*** Block opens ***
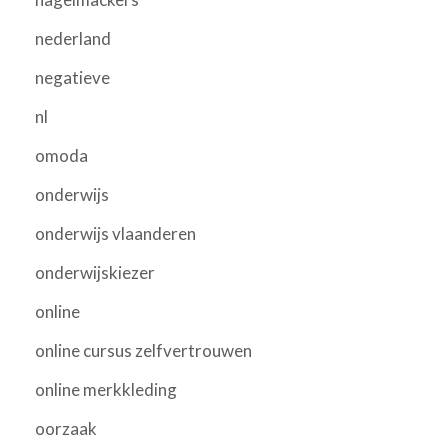
nederland
negatieve
nl
omoda
onderwijs
onderwijs vlaanderen
onderwijskiezer
online
online cursus zelfvertrouwen
online merkkleding
oorzaak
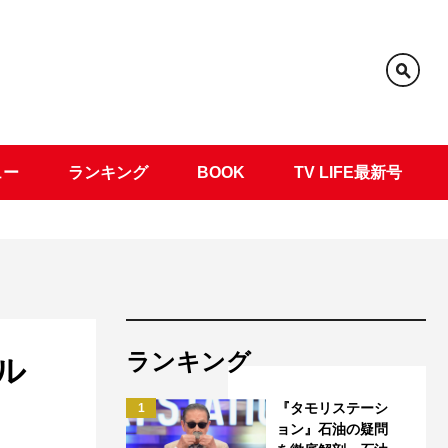
ュー
ランキング
BOOK
TV LIFE最新号
ランキング
ル
『タモリステーシ
1
ョン』石油の疑問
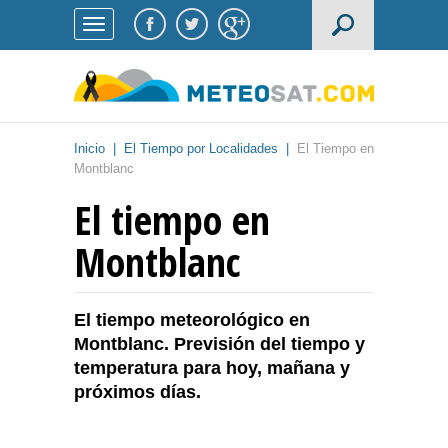
Inicio
|
El Tiempo por Localidades
|
El Tiempo en
Montblanc
El tiempo en
Montblanc
El tiempo meteorológico en
Montblanc. Previsión del tiempo y
temperatura para hoy, mañana y
próximos días.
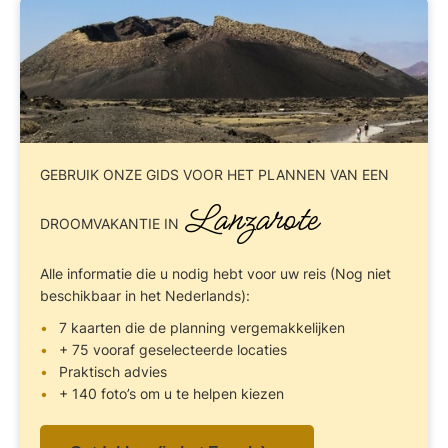
GEBRUIK ONZE GIDS
VOOR HET PLANNEN VAN EEN
Lanzarote
DROOMVAKANTIE IN
Alle informatie die u nodig hebt voor uw reis (Nog niet
beschikbaar in het Nederlands):
7 kaarten die de planning vergemakkelijken
+ 75 vooraf geselecteerde locaties
Praktisch advies
+ 140 foto’s om u te helpen kiezen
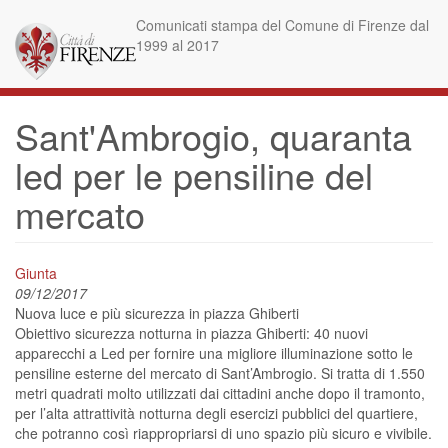
Skip
Comunicati stampa del Comune di Firenze dal
to
1999 al 2017
main
content
Sant'Ambrogio, quaranta
led per le pensiline del
mercato
Giunta
09/12/2017
Nuova luce e più sicurezza in piazza Ghiberti
Obiettivo sicurezza notturna in piazza Ghiberti: 40 nuovi
apparecchi a Led per fornire una migliore illuminazione sotto le
pensiline esterne del mercato di Sant’Ambrogio. Si tratta di 1.550
metri quadrati molto utilizzati dai cittadini anche dopo il tramonto,
per l’alta attrattività notturna degli esercizi pubblici del quartiere,
che potranno così riappropriarsi di uno spazio più sicuro e vivibile.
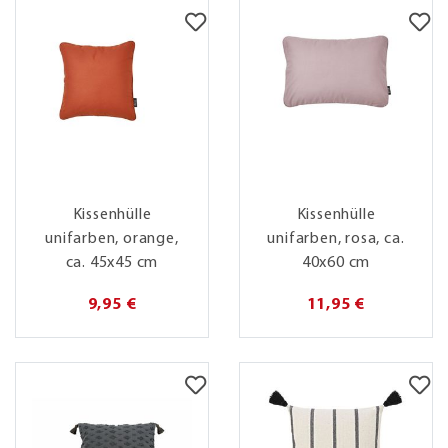
Kissenhülle
Kissenhülle
unifarben, orange,
unifarben, rosa, ca.
ca. 45x45 cm
40x60 cm
9,95 €
11,95 €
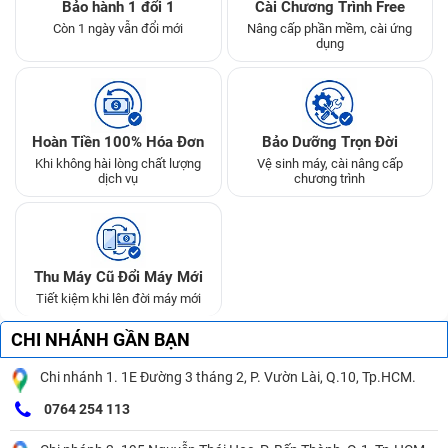
Bảo hành 1 đổi 1
Cài Chương Trình Free
Còn 1 ngày vẫn đổi mới
Nâng cấp phần mềm, cài ứng
dụng
Hoàn Tiền 100% Hóa Đơn
Bảo Dưỡng Trọn Đời
Khi không hài lòng chất lượng
Vệ sinh máy, cài nâng cấp
dịch vụ
chương trình
Thu Máy Cũ Đổi Máy Mới
Tiết kiệm khi lên đời máy mới
CHI NHÁNH GẦN BẠN
Chi nhánh 1. 1E Đường 3 tháng 2, P. Vườn Lài, Q.10, Tp.HCM.
0764 254 113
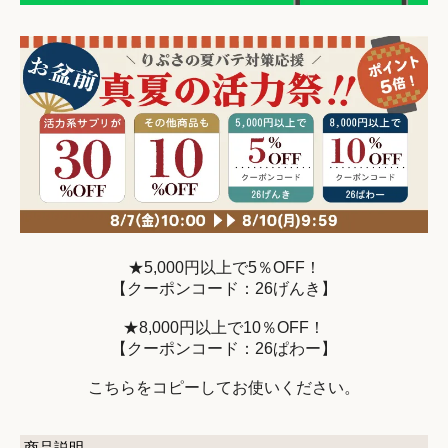
★5,000円以上で5％OFF！
【クーポンコード：26げんき】
★8,000円以上で10％OFF！
【クーポンコード：26ぱわー】
こちらをコピーしてお使いください。
商品説明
*** Block closes ***
[WORK REQUIRED] Retype all the text from the material above, line by line, and leave the pictures out.

[RESPONSE TO THIS TASK]
nederland
negatieve
nl
omoda
onderwijs
onderwijs vlaanderen
onderwijskiezer
online
online cursus zelfvertrouwen
online merkkleding
oorzaak
ュー
ランキング
BOOK
TV LIFE最新号
ランキング
ル
『タモリステーシ
1
ョン』石油の疑問
Inicio
|
El Tiempo por Localidades
|
El Tiempo en
Montblanc
El tiempo en
Montblanc
El tiempo meteorológico en
Montblanc. Previsión del tiempo y
temperatura para hoy, mañana y
próximos días.
GEBRUIK ONZE GIDS
VOOR HET PLANNEN VAN EEN
Lanzarote
DROOMVAKANTIE IN
Alle informatie die u nodig hebt voor uw reis (Nog niet
beschikbaar in het Nederlands):
7 kaarten die de planning vergemakkelijken
+ 75 vooraf geselecteerde locaties
Praktisch advies
+ 140 foto’s om u te helpen kiezen
Skip
Comunicati stampa del Comune di Firenze dal
to
1999 al 2017
main
content
Sant'Ambrogio, quaranta
led per le pensiline del
mercato
Giunta
09/12/2017
Nuova luce e più sicurezza in piazza Ghiberti
Obiettivo sicurezza notturna in piazza Ghiberti: 40 nuovi
apparecchi a Led per fornire una migliore illuminazione sotto le
pensiline esterne del mercato di Sant’Ambrogio. Si tratta di 1.550
metri quadrati molto utilizzati dai cittadini anche dopo il tramonto,
per l’alta attrattività notturna degli esercizi pubblici del quartiere,
che potranno così riappropriarsi di uno spazio più sicuro e vivibile.
Kissenhülle
Kissenhülle
unifarben, orange,
unifarben, rosa, ca.
ca. 45x45 cm
40x60 cm
9,95 €
11,95 €
Bảo hành 1 đổi 1
Cài Chương Trình Free
Còn 1 ngày vẫn đổi mới
Nâng cấp phần mềm, cài ứng
dụng
Hoàn Tiền 100% Hóa Đơn
Bảo Dưỡng Trọn Đời
Khi không hài lòng chất lượng
Vệ sinh máy, cài nâng cấp
dịch vụ
chương trình
Thu Máy Cũ Đổi Máy Mới
Tiết kiệm khi lên đời máy mới
CHI NHÁNH GẦN BẠN
Chi nhánh 1. 1E Đường 3 tháng 2, P. Vườn Lài, Q.10, Tp.HCM.
0764 254 113
★5,000円以上で5％OFF！
【クーポンコード：26げんき】
★8,000円以上で10％OFF！
【クーポンコード：26ぱわー】
こちらをコピーしてお使いください。
商品説明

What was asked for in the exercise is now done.